— begin SOURCE MATERIAL —
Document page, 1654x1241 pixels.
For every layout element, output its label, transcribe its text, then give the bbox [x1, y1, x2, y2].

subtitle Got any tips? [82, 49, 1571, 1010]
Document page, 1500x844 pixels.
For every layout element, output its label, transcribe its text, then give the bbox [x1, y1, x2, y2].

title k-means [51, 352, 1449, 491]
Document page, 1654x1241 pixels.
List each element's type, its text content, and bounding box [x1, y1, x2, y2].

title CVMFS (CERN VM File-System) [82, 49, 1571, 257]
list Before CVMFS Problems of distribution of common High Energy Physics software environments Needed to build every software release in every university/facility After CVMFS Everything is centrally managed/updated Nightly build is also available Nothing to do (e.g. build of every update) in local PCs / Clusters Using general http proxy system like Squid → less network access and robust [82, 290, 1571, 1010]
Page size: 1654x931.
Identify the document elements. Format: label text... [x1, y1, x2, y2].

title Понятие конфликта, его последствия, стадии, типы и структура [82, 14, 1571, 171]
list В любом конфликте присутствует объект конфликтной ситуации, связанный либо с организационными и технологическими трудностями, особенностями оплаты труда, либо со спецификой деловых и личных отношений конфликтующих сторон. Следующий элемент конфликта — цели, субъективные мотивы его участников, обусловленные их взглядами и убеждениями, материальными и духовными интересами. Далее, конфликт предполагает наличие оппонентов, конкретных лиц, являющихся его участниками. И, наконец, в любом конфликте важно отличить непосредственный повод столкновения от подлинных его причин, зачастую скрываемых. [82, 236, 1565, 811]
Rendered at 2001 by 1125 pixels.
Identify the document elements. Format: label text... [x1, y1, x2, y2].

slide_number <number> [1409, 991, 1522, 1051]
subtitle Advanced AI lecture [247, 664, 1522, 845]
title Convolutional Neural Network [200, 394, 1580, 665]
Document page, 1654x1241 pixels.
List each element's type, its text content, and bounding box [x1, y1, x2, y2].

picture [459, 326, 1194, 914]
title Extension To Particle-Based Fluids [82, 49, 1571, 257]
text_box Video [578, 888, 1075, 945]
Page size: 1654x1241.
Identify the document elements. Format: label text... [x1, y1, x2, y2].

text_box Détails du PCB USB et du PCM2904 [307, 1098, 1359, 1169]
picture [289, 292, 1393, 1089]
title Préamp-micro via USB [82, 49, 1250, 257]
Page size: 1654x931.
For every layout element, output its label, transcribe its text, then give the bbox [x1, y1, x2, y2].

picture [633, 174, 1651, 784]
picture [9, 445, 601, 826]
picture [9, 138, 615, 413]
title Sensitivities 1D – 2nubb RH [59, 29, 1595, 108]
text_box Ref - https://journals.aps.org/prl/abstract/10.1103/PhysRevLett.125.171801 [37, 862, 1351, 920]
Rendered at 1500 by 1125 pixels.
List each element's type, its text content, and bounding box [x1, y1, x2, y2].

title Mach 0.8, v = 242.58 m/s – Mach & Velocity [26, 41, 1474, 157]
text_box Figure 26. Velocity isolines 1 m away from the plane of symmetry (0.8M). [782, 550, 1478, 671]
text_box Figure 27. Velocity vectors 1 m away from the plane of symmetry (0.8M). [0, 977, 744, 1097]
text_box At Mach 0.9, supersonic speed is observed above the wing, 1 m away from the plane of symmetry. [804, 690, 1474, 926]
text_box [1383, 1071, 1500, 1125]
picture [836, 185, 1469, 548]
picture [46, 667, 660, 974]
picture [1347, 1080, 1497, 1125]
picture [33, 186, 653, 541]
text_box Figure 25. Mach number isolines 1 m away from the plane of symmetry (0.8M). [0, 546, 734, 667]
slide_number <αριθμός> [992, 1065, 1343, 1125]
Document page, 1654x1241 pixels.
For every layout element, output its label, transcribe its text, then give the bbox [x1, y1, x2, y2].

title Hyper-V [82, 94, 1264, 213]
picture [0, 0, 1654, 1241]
— end SOURCE MATERIAL —
• [PROBLEM TO SOLVE]:
Please copy all of the data above line for line, with no changes.

• [ANSWER TO THIS PROBLEM]:
Document page, 1654x1241 pixels.
For every layout element, output its label, transcribe its text, then give the bbox [x1, y1, x2, y2].

subtitle Got any tips? [82, 49, 1571, 1010]
Document page, 1500x844 pixels.
For every layout element, output its label, transcribe its text, then give the bbox [x1, y1, x2, y2].

title k-means [51, 352, 1449, 491]
Document page, 1654x1241 pixels.
List each element's type, its text content, and bounding box [x1, y1, x2, y2].

title CVMFS (CERN VM File-System) [82, 49, 1571, 257]
list Before CVMFS Problems of distribution of common High Energy Physics software environments Needed to build every software release in every university/facility After CVMFS Everything is centrally managed/updated Nightly build is also available Nothing to do (e.g. build of every update) in local PCs / Clusters Using general http proxy system like Squid → less network access and robust [82, 290, 1571, 1010]
Page size: 1654x931.
Identify the document elements. Format: label text... [x1, y1, x2, y2].

title Понятие конфликта, его последствия, стадии, типы и структура [82, 14, 1571, 171]
list В любом конфликте присутствует объект конфликтной ситуации, связанный либо с организационными и технологическими трудностями, особенностями оплаты труда, либо со спецификой деловых и личных отношений конфликтующих сторон. Следующий элемент конфликта — цели, субъективные мотивы его участников, обусловленные их взглядами и убеждениями, материальными и духовными интересами. Далее, конфликт предполагает наличие оппонентов, конкретных лиц, являющихся его участниками. И, наконец, в любом конфликте важно отличить непосредственный повод столкновения от подлинных его причин, зачастую скрываемых. [82, 236, 1565, 811]
Rendered at 2001 by 1125 pixels.
Identify the document elements. Format: label text... [x1, y1, x2, y2].

slide_number <number> [1409, 991, 1522, 1051]
subtitle Advanced AI lecture [247, 664, 1522, 845]
title Convolutional Neural Network [200, 394, 1580, 665]
Document page, 1654x1241 pixels.
List each element's type, its text content, and bounding box [x1, y1, x2, y2].

picture [459, 326, 1194, 914]
title Extension To Particle-Based Fluids [82, 49, 1571, 257]
text_box Video [578, 888, 1075, 945]
Page size: 1654x1241.
Identify the document elements. Format: label text... [x1, y1, x2, y2].

text_box Détails du PCB USB et du PCM2904 [307, 1098, 1359, 1169]
picture [289, 292, 1393, 1089]
title Préamp-micro via USB [82, 49, 1250, 257]
Page size: 1654x931.
For every layout element, output its label, transcribe its text, then give the bbox [x1, y1, x2, y2].

picture [633, 174, 1651, 784]
picture [9, 445, 601, 826]
picture [9, 138, 615, 413]
title Sensitivities 1D – 2nubb RH [59, 29, 1595, 108]
text_box Ref - https://journals.aps.org/prl/abstract/10.1103/PhysRevLett.125.171801 [37, 862, 1351, 920]
Rendered at 1500 by 1125 pixels.
List each element's type, its text content, and bounding box [x1, y1, x2, y2].

title Mach 0.8, v = 242.58 m/s – Mach & Velocity [26, 41, 1474, 157]
text_box Figure 26. Velocity isolines 1 m away from the plane of symmetry (0.8M). [782, 550, 1478, 671]
text_box Figure 27. Velocity vectors 1 m away from the plane of symmetry (0.8M). [0, 977, 744, 1097]
text_box At Mach 0.9, supersonic speed is observed above the wing, 1 m away from the plane of symmetry. [804, 690, 1474, 926]
text_box [1383, 1071, 1500, 1125]
picture [836, 185, 1469, 548]
picture [46, 667, 660, 974]
picture [1347, 1080, 1497, 1125]
picture [33, 186, 653, 541]
text_box Figure 25. Mach number isolines 1 m away from the plane of symmetry (0.8M). [0, 546, 734, 667]
slide_number <αριθμός> [992, 1065, 1343, 1125]
Document page, 1654x1241 pixels.
For every layout element, output its label, transcribe its text, then give the bbox [x1, y1, x2, y2].

title Hyper-V [82, 94, 1264, 213]
picture [0, 0, 1654, 1241]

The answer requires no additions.